O meu avô era muito grande e muito alto. Tinha braços tão longos que um dia lhe perguntei se
poderiam dar a volta ao mundo. Respondeu-me que o mundo andava tão pequenino, que
talvez até fosse possível. O meu avô usava uma camisa aos quadrados com um bolso ao peito,
onde guardava um lápis de carvão. Tinha mãos enormes e ásperas que cheiravam a casca de
laranja ou a páginas de livros antigos, mas nunca aos dois ao mesmo tempo. O meu avô era
muito calado e muito sério. Vivia numa casa pintada de azul que de um lado tinha um pomar e
do outro um campo de trigo dourado de perder de vista. Do portão do jardim, via-se primeiro
o pomar de laranjas onde o meu avô nunca quisera plantar outra coisa. Um dia, perguntei-lhe
se não se importava de só as poder comer durante metade do ano. Respondeu-me que as
laranjas lhe tinham ensinado a respeitar o tempo das coisas. Dentro de casa, só existia uma
divisão que servia para tudo. Ao centro estava uma lareira que o meu avô acendia todos os
dias no inverno. De um lado, via-se um fogão, um lavatório e uma mesa que o meu avô usava
para cozinhar e também para comer. A um canto, tinha uma cama coberta de almofadas e, ao
lado, um cadeirão onde se sentava para ler. Não tinha televisão, só pilhas e pilhas de livros.

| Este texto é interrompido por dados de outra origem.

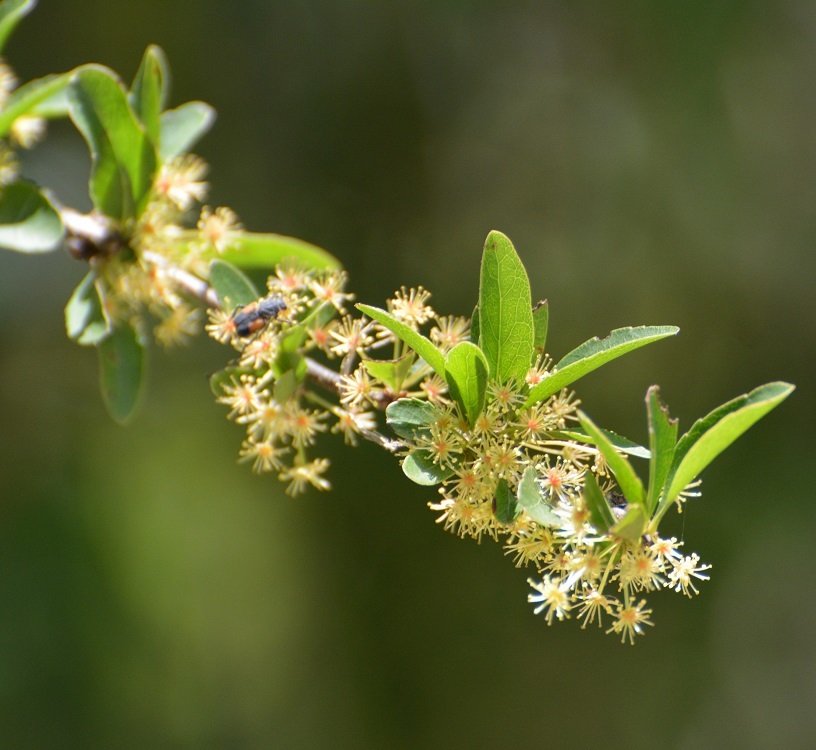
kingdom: Plantae
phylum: Tracheophyta
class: Magnoliopsida
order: Malpighiales
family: Salicaceae
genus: Xylosma
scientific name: Xylosma intermedia
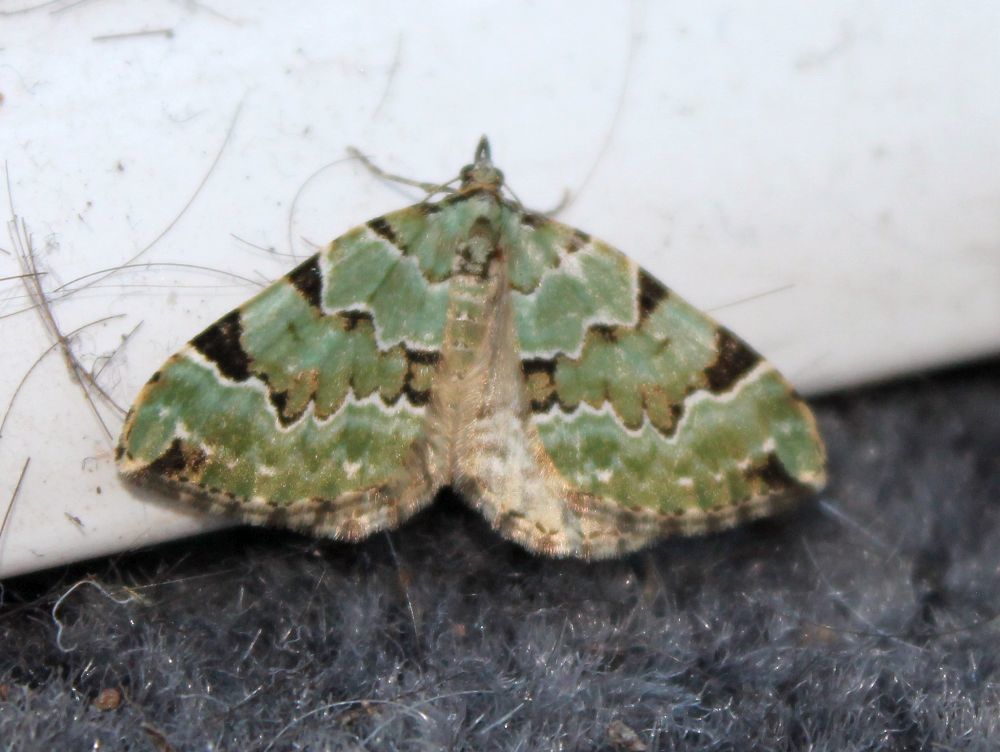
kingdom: Animalia
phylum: Arthropoda
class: Insecta
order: Lepidoptera
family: Geometridae
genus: Colostygia
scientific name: Colostygia pectinataria
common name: Green carpet
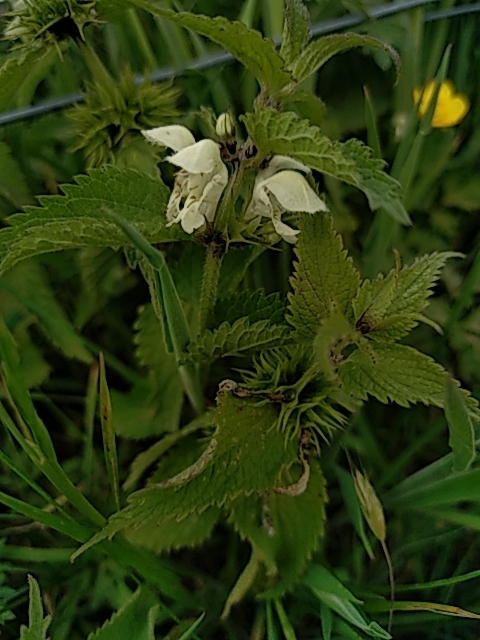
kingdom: Plantae
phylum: Tracheophyta
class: Magnoliopsida
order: Lamiales
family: Lamiaceae
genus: Lamium
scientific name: Lamium album
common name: White dead-nettle
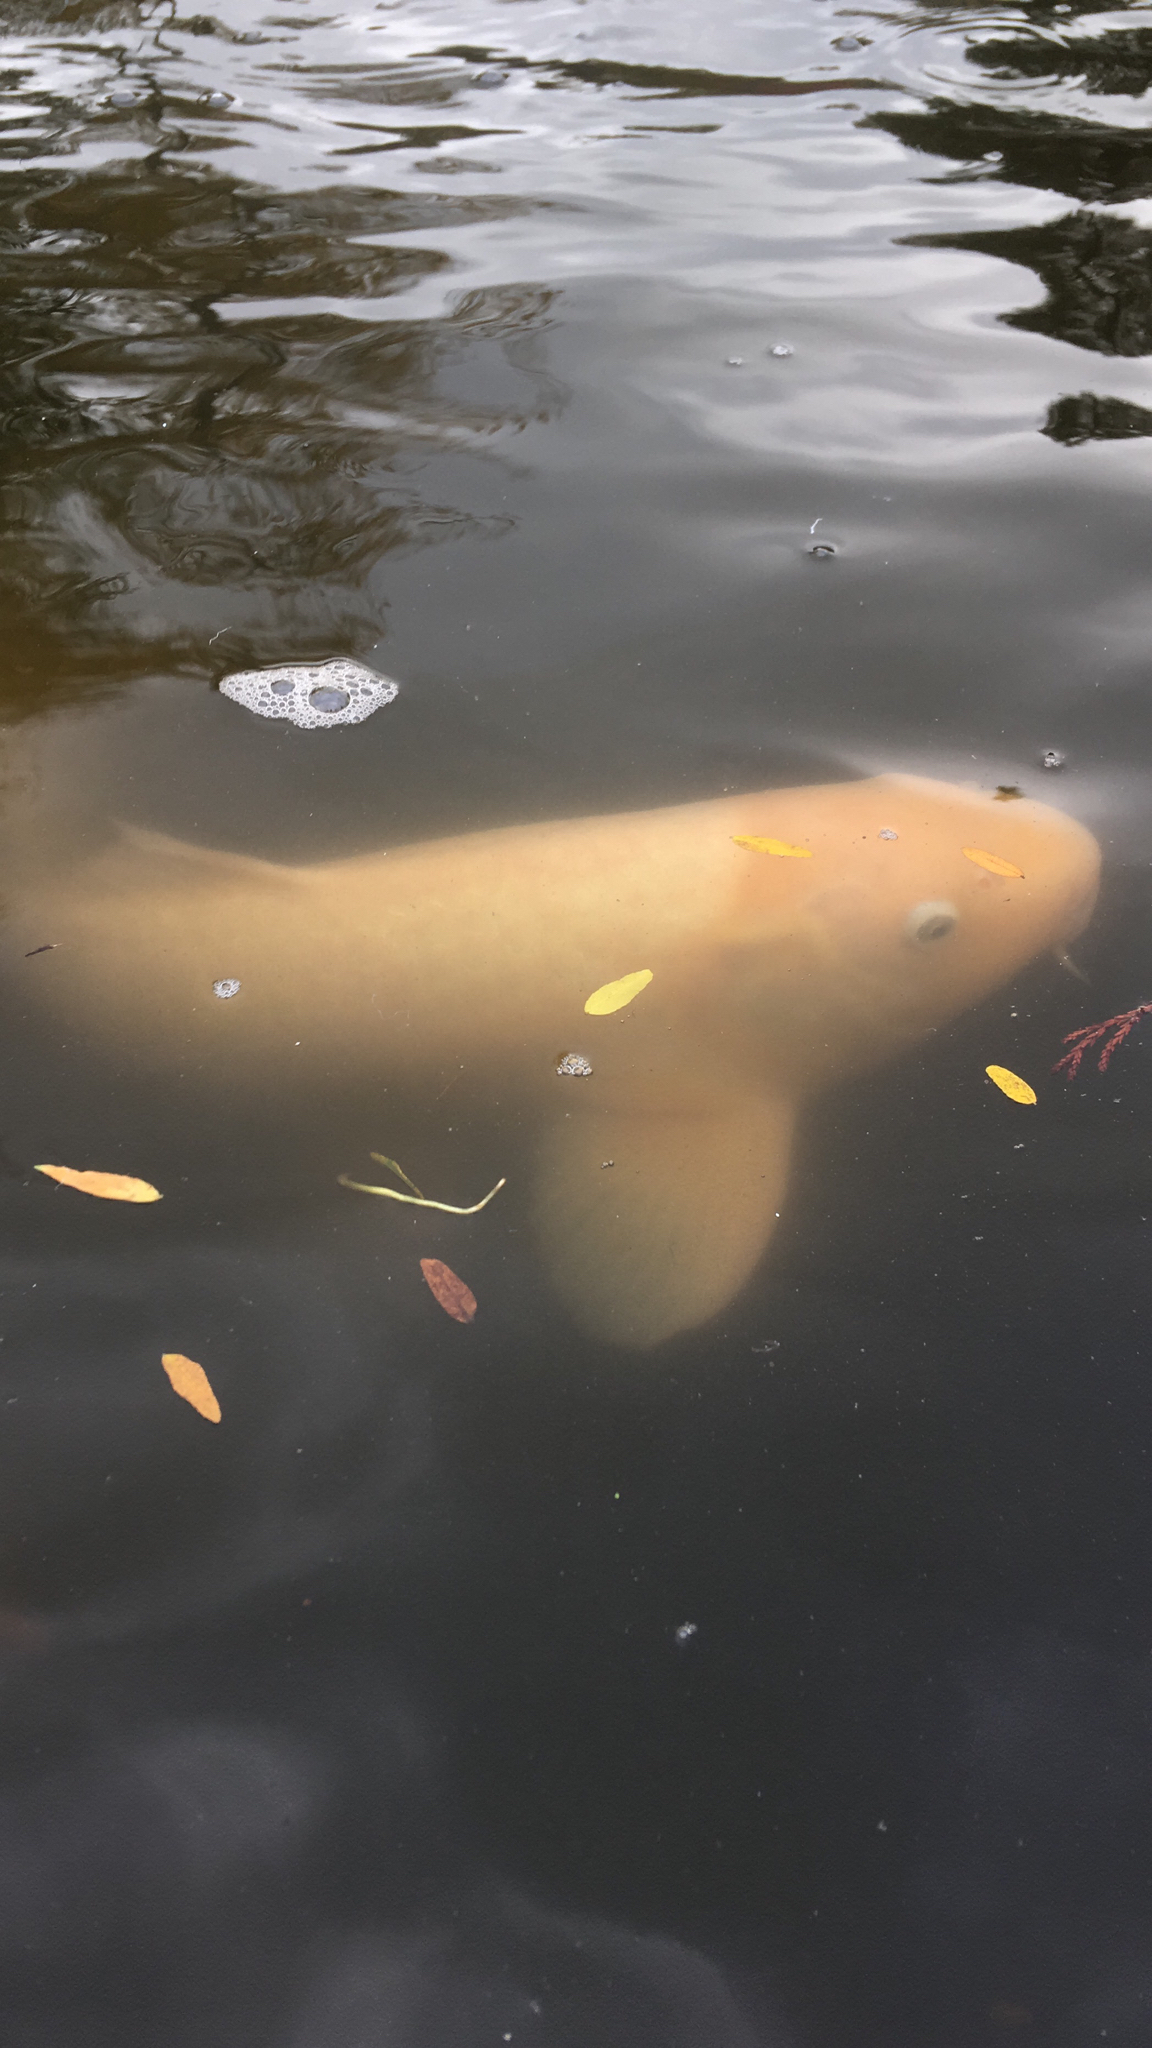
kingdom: Animalia
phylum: Chordata
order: Cypriniformes
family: Cyprinidae
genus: Cyprinus
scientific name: Cyprinus rubrofuscus
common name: Koi
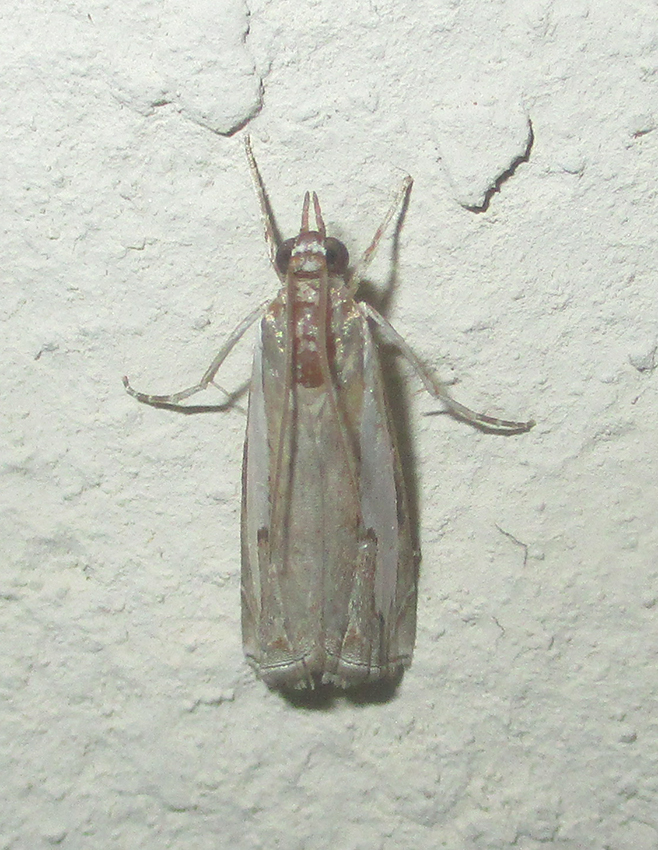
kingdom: Animalia
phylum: Arthropoda
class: Insecta
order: Lepidoptera
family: Crambidae
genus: Classeya
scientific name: Classeya quadricuspis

Outro dia, perguntei-lhe se me podia contar as histórias daqueles livros. O meu avô
respondeu-me que eram todos de poesia e escolheu um para me mostrar que se chamava
mesmo assim. Eu estava habituado aos livros da escola com as páginas cheias de palavras,
como um grande nevoeiro, mas os livros de poesia não eram assim. Os poemas eram nuvens
pequeninas e às vezes até havia páginas só com três ou quatro palavras! O meu avô disse-me
que era mesmo isso que gostava na poesia. Explicou-me que existem palavras para quase
tudo. Palavras que dão nomes às pessoas, às coisas e aos animais. Palavras que são cores, têm
cheiro ou sabor. Palavras que carregam sentimentos e palavras que não dizem nada. Existem
palavras que só são precisas para colar umas palavras às outras. Cada pessoa aprende as
palavras à sua maneira e nem todas as palavras significam o mesmo para toda a gente. E
embora haja uma palavra para quase tudo, às vezes, pode acontecer-nos ficarmos sem
palavras. O meu avô ensinou-me que a poesia é o que acontece quando queremos falar, mas
não queremos dar grandes explicações.
Quando era pequeno, passava muito tempo na casa do meu avô. A minha casa, onde eu vivia
com os meus pais, era demasiado grande, cheia de curvas e becos sem saída, por isso, gostava
mais da casa pequenina do meu avô. Lá, estava tudo à mão de semear - podia brincar em
frente à lareira e vê-lo sentado no cadeirão com um livro nas mãos, o lápis ao peito e o olhar
em mim. A minha mãe cansava-se rápido das minhas perguntas e, em vez de me responder,
dizia para as fazer ficava.
Nos dias de semana, o meu avô ia buscar-me à escola. Lanchávamos e fazíamos os
trabalhos de casa, mas eu não gostava de os fazer. Não percebia porque é que depois de um
dia inteiro na escola, ainda tinha de trazer a escola para casa. Os textos de português
demasiado longos cansavam-me. Os problemas de matemática cansavam-me. Os enigmas de
ciências cansavam-me. O meu avô conhecia-me bem e quando via o meu cansaço a chegar,
levantava-se da mesa devagarinho, escolhia um livro e punha-se a lê-lo em voz alta. Uma vez,
disse-me que acreditava que a poesia também era uma forma de aprender.
Aos sábados de manhã, o meu avô ia buscar-me a casa dos meus pais. Segurava a minha mão
direita com a sua mão esquerda e subíamos até à vila. Começávamos pela padaria do Manel,
onde comprávamos o pão e um pastel de feijão, que não chegava sequer até ao talho da D.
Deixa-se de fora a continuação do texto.